Exercises in chart interpretation

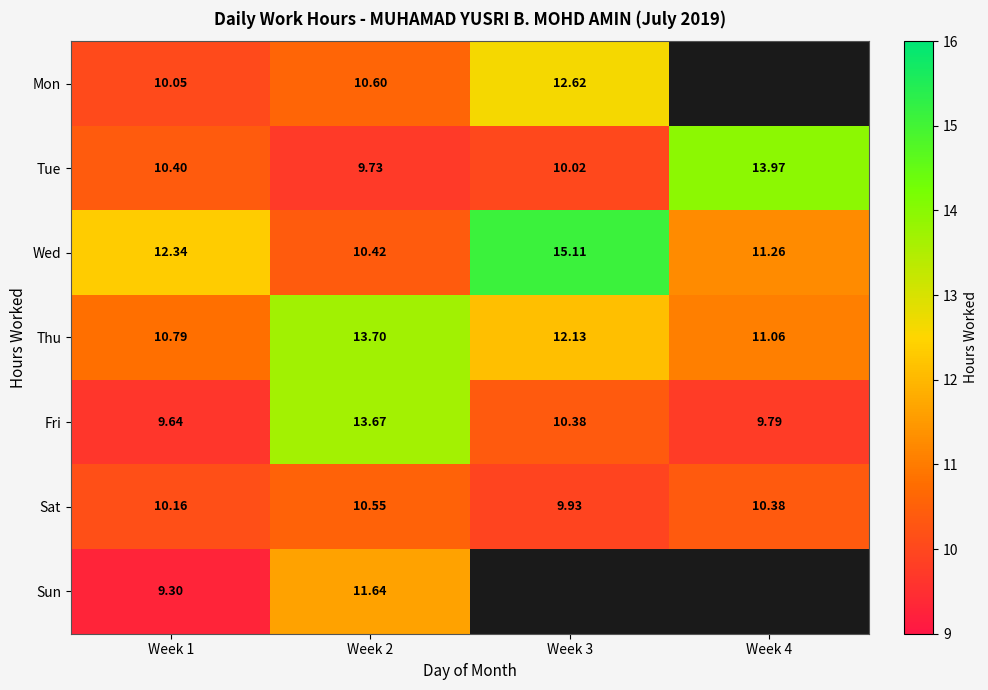

At how many categories does at least one series exceed 9?

4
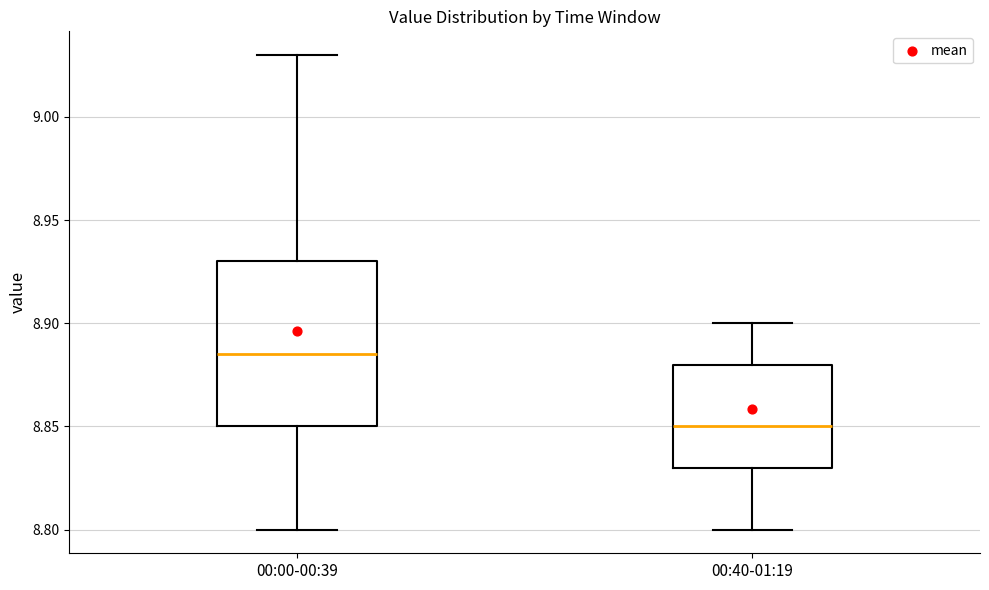

Comparing the boxes themselves (not the whiskers), which one is the tallest?

00:00-00:39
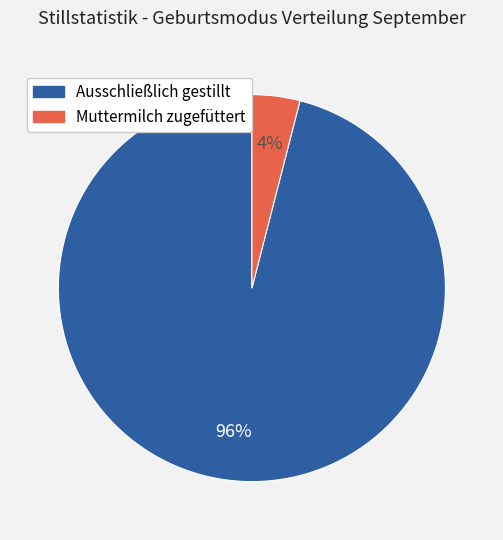

True or false: Ausschließlich gestillt accounts for 96% of the total.

True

> Exercise goal: Identify every line in the listing above that contains the string "True", and copy each of those lines.

> Output of the task:
True or false: Ausschließlich gestillt accounts for 96% of the total.
True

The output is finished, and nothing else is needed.